§ **Source**:
☆ ☆ ☆ ☆ ☆
RFR JDK-8059510 Compact symbol table layout inside shared archive

Jiangli Zhou jiangli.zhou at oracle.com
Fri Oct 3 16:29:50 UTC 2014


I had the same thought as John about the symbol entry for LP64 & !LP64 
briefly, when I took over the code. But didn't pursue further. I agree 
the differentiation between LP64 & !LP64 here is not necessary. I'll 
change it.

John, thanks for the review and comments.

Thanks,
Jiangli

On 10/02/2014 10:12 PM, Ioi Lam wrote:
> Hi John,
>
> I agree that the extra addition instruction in 32-bit would be noise. 
> I think it's OK to remove the #ifdef and always use the offset.
>
> If there were more savings in 32-bit (like if it were possible to save 
> an extra 2 bytes), then I would put up a fight, but I will concede 
> this one :-)
>
> Thanks
> - Ioi
>
> On 10/2/14, 6:57 PM, John Rose wrote:
>> I like the new compact position-independent format, but I am 
>> uncomfortable with
>> adding #ifdefs unless there is a good reason to do so.  What's the 
>> reason here?
>>
>> Maybe this is really a question for Ioi, but why use two data 
>> structures when one will do the job?
>>
>> That is, if you have to implement and support the 
>> position-independent format for LP64,
>> why not use it also for !LP64?  The extra "addl" instructions and 
>> table base pointer are noise.
>>
>> And it's not just one localized #ifdef; there are several in the 
>> proposed changeset.
>> If we do relocatable images in the future, the divergent relocation 
>> rules will cause even more.
>>
>> Overall, we should be supporting both 32- and 64-bit systems in 
>> common code,
>> and more so over time, not splitting new code with #ifdefs.
>>
>> — John
>>
>> P.S. One might think, "what's another #ifdef when there are so many?".
>> It's a judgement call, of course.  But note these two grep counts:
>> $ cat $(hg loc -I src/share/vm) | grep -c '#.*LP64'
>> 236
>> $ cat ~/Downloads/hotspot-7.patch | grep -c '#.*LP64'
>> 9
>> The proposed change adds, all by itself, 4% to our #ifdef load for LP64.
☆ ☆ ☆ ☆ ☆
§ **Extracted information**:

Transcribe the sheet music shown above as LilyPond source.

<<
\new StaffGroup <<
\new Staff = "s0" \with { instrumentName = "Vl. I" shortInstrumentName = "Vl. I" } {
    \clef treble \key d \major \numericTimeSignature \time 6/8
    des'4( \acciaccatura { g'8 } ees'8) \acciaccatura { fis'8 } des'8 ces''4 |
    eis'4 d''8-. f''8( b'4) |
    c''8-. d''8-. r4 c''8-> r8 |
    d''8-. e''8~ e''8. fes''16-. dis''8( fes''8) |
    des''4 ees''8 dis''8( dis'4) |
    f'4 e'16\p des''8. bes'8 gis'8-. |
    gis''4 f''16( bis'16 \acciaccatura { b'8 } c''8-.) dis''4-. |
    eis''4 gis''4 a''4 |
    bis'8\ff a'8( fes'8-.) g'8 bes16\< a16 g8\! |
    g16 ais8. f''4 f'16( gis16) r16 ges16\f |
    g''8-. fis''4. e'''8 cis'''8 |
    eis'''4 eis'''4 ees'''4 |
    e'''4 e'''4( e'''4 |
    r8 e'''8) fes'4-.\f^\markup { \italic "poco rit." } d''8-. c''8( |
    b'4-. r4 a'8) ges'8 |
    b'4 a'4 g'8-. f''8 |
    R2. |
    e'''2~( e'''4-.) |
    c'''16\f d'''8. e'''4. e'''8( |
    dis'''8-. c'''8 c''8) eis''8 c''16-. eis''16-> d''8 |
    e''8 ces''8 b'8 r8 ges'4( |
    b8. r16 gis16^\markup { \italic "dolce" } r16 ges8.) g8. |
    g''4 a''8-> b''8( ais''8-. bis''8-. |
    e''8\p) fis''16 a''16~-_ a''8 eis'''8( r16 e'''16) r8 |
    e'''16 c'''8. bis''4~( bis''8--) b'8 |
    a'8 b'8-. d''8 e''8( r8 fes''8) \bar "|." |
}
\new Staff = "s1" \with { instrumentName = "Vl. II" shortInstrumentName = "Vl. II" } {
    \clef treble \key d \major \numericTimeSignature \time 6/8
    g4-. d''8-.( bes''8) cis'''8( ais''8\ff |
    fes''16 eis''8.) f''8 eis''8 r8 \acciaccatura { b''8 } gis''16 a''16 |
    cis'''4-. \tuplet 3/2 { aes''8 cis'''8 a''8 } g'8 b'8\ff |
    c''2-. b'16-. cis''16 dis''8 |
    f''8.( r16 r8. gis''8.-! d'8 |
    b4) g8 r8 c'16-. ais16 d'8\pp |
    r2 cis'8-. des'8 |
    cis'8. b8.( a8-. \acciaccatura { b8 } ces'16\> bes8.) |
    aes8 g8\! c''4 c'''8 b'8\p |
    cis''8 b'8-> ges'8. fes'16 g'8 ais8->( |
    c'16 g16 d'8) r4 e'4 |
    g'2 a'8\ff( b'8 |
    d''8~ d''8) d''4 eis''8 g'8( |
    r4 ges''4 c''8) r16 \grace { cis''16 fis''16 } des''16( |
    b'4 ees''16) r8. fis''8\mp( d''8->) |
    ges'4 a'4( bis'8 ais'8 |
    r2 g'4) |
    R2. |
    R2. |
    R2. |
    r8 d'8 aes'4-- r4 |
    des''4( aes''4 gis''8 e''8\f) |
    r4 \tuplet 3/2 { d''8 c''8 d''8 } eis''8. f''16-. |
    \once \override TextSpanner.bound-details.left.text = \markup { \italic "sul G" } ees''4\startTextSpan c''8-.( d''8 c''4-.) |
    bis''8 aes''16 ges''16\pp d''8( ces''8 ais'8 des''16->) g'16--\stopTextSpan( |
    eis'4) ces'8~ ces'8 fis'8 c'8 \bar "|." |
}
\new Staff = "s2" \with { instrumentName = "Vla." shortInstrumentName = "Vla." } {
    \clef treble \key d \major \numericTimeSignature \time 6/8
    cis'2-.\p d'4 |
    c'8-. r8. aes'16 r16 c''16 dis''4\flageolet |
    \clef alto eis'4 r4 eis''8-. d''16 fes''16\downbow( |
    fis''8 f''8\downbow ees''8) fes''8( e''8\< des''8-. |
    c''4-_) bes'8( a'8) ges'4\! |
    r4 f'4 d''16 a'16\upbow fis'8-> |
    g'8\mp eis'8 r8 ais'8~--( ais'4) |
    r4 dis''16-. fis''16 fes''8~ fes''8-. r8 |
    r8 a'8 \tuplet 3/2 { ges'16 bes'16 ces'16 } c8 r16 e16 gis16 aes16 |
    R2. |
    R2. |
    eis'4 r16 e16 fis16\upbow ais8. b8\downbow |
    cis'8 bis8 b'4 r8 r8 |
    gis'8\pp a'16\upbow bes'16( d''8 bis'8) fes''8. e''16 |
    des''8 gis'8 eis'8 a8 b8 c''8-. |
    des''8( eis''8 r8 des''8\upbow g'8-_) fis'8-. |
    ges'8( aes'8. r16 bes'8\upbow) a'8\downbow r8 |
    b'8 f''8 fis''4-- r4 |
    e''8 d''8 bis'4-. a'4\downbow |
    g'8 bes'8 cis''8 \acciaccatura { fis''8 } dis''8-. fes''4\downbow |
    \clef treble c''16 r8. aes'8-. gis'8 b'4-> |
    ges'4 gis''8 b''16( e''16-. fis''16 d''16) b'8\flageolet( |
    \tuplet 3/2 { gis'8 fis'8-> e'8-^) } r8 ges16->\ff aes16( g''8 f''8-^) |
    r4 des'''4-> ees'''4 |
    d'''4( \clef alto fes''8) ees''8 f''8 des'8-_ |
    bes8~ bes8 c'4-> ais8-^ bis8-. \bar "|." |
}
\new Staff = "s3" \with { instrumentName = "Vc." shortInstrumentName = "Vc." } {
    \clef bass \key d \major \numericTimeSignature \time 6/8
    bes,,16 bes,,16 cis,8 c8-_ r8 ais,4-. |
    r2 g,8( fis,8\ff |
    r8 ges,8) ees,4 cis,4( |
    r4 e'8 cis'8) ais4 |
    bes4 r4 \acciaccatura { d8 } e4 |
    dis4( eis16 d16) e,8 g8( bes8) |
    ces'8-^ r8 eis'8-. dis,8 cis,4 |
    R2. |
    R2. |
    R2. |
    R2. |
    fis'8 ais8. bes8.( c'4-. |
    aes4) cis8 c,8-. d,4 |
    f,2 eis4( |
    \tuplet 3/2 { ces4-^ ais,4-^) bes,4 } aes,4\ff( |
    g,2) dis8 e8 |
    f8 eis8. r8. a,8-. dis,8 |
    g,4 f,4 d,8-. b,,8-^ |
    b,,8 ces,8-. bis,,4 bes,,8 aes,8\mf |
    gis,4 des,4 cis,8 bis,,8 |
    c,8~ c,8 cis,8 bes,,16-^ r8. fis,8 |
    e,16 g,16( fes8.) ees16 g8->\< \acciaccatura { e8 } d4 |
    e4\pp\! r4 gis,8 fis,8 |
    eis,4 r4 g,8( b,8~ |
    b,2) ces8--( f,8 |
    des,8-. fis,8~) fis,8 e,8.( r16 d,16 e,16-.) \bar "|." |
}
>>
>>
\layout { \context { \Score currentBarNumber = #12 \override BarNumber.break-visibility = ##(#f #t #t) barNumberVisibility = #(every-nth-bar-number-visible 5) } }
☆ ☆ ☆ ☆ ☆
§ **Prompt**:
Proceed with the email thread about the compact symbol table layout, picking up right after its last line. The items have no part in this.

§ **Reply**:
>>
>> On Oct 2, 2014, at 2:33 PM, Jiangli Zhou <jiangli.zhou at oracle.com> 
>> wrote:
>>
>>> Please review the webrev for JDK-8059510 
>>> <https://bugs.openjdk.java.net/browse/JDK-8059510> for JDK9: 
>>> http://cr.openjdk.java.net/~jiangli/8059510/webrev.00/.
>>>
>>> The shared classes in the CDS archive and runtime loaded classes 
>>> used the same symbol table, which was a hashtable with 24-byte 
>>> entries on 64-bit machine or 12-byte entries on 32-bit machine. It 
>>> also used a pointer for bucket slot. In the webrev, we separate the 
>>> symbol table for shared classes and runtime classes into two. While 
>>> the runtime symbole table remain unchanged, the shared classes use a 
>>> much compact table, which uses 8-byte per entry on both 32-bit and 
>>> 64-bit machines. Each entry contains the symbol hash (4-byte). On 
>>> 32-bit machine, it contains the pointer (4-byte) to the symbol. On 
>>> 64-bit machine, it uses 4-byte offset from the base of the table.
>>>
>>> // juint hash;
>>> //#ifdef _LP64
>>> // juint offset; /* Symbol *sym = (Symbol*)(SharedBaseAddress + 
>>> offset) */
>>> //#else
>>> // Symbol* sym;
>>> //#endif
>>>
>>>
>>> The shared symbol lookup is quick. The targeting bucket is 
>>> calculated using the hash (bucket index = hash % _bucket_count). The 
>>> bucket sizes are pre-calculated and also stored in the archive along 
>>> with the symbol table. So we don't need to calculate the bucket 
>>> sizes at runtime.
>>>
>>> The separate shared symbol table in the archive is now read-only 
>>> during runtime. No entry is added/removed from the shared symbol 
>>> table. Rehashing of the runtime symbol table does not affect the 
>>> shared symbol table in the archive either. This helps memory sharing 
>>> by avoid writes to the shared memory.
>>>
>>> As part of the change, two dumping utilities were added to jcmd for 
>>> dumping symbol table and string table.
>>>
>>> The majority of the code in the webrev were contributed by Ioi Lam.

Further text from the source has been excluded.